In 2013, it is estimated that among U.S. women there will be 232,340 new cases of invasive breast cancer. The World Cancer Research Fund estimates that about one-quarter to one-third of the new cancer cases expected to occur in the US in 2013 will be related to overweight or obesity, physical inactivity, and poor nutrition, and thus could also be prevented. While some risk factors for breast cancer, such as age or family history, are not within our control, there are lifestyle changes you can make to lower your risk. While no single meal pattern or food has been shown to specifically prevent breast cancer, there are some foods that can make your body the healthiest it can be, boost your immune system, and help keep your risk for breast cancer as low as possible. Breast cancer prevention starts with healthy habits and here are five tips that may decrease your risk:
Control your weight
Studies on maintaining a healthy weight and lowering the risk of a first-time breast cancer suggest being overweight or obese increases the risk of breast cancer. This is especially true if obesity occurs later in life, particularly after menopause. Why? Excess weight may lead to elevated levels of the hormone estrogen, which may be involved in the development of breast cancer. Maintaining a healthy weight is important for prevention, but also especially important for breast cancer survivors. Researchers suggest weight gain after breast cancer diagnosis may increase the risk of overall and breast cancer-specific mortality in survivors.
Exercise Regularly
There is convincing evidence that physical activity is associated with a reduced risk of breast cancer. In fact, some studies have shown women who are more active after breast cancer diagnoses have an increased chance of overall survival compared to less active women. The Centers for Disease Control and Prevention recommend that adults “engage in moderate-intensity physical activity for at least 30 minutes on five or more days of the week,” or “engage in vigorous-intensity physical activity for at least 20 minutes on three or more days of the week.”
Limit Alcohol
Studies show that above moderate intake (one or more drinks per day) consumption of alcohol is associated with increased risk of breast cancer. To minimize your risk, follow the Dietary Guidelines for Americans which suggest no more than one alcoholic drink per day for women and no more than 2 drinks for men. (One serving =12 fluid ounces of beer, 5 fluid ounces of wine, or 1.5 fluid ounces of 80-proof distilled spirits)
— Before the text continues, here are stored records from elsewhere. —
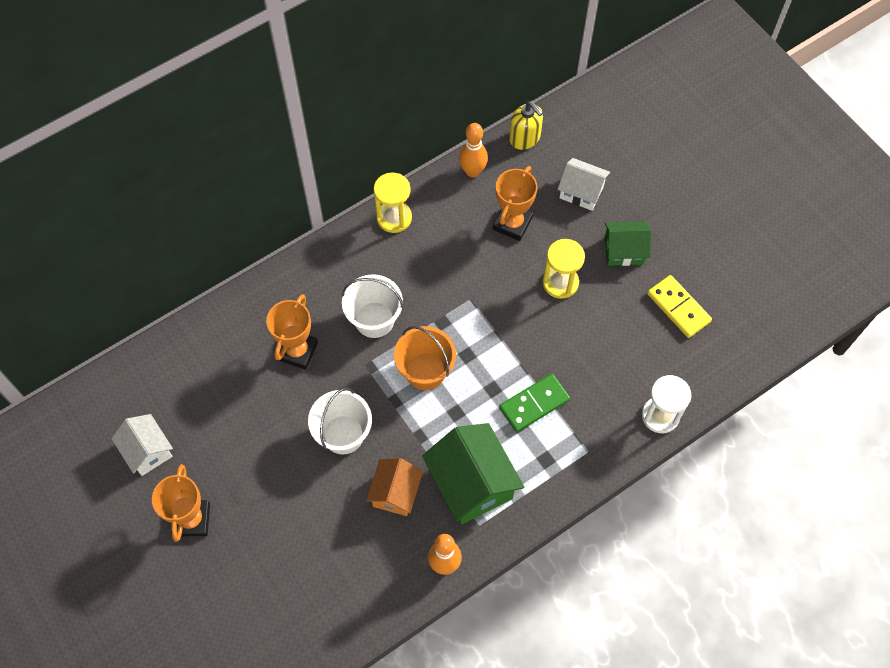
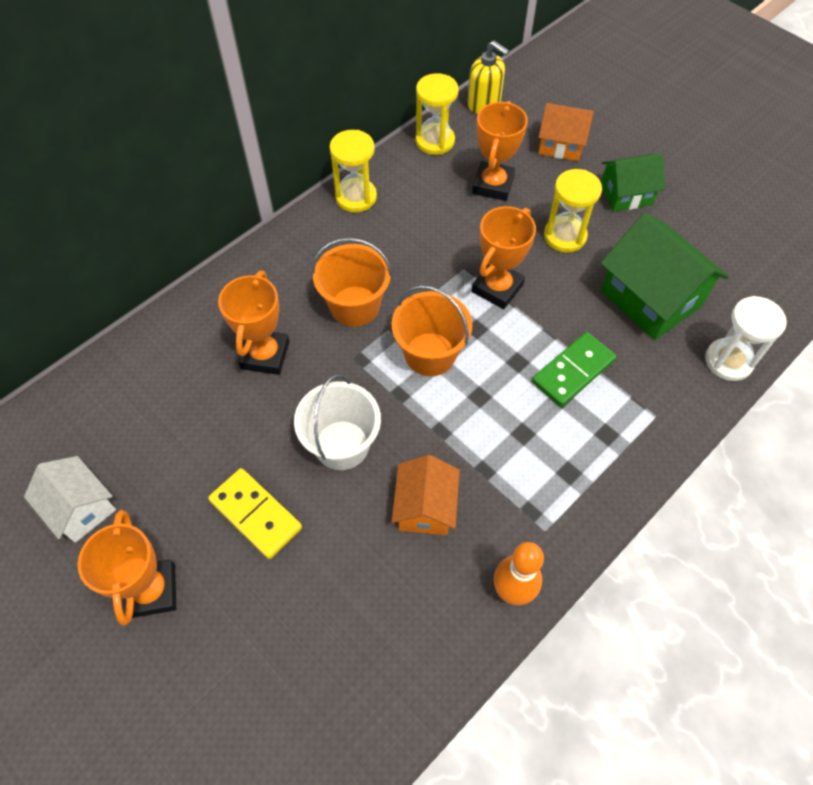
camera: 10 degrees left, 5 degrees down
(374, 320) = (355, 306): white bucket -> orange bucket
(472, 171) = (435, 141): orange bowling pin -> yellow hourglass
(472, 483) = (521, 478): green house -> green house (650, 298)
(492, 322) = (497, 288): none -> orange trophy
(581, 192) = (560, 145): white house -> orange house
(678, 307) = (707, 243): yellow domino -> yellow domino (256, 514)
Incorporate 5 Fruits and Vegetables a day
Consuming a variety of fresh fruits and vegetables provides an increased intake of phytonutrients and antioxidants - substances that help prevent cellular damage throughout the body. A 2010 meta-analysis of studies evaluating breast cancer risk reported that high consumption of a diet composed predominantly of fruits and vegetables resulted in a lower risk of breast cancer.
Monitor Fat intake
To date most research studies have shown no link between a high-fat diet in adulthood and an increased risk of breast cancer; however, dietary fat intake may still play a role in breast cancer. The type of fat, rather than the total amount of fat, may be important to breast cancer risk. Some studies have shown a high intake of some types of fat, such as monounsaturated fat (found in olive and canola oils), may lower breast cancer risk. In addition, sticking to a low-fat diet may help reduce the risk of breast cancer coming back. One study in which women got only about 25% of their daily calories from fat found a lower risk of recurrence. More research is needed to confirm these findings.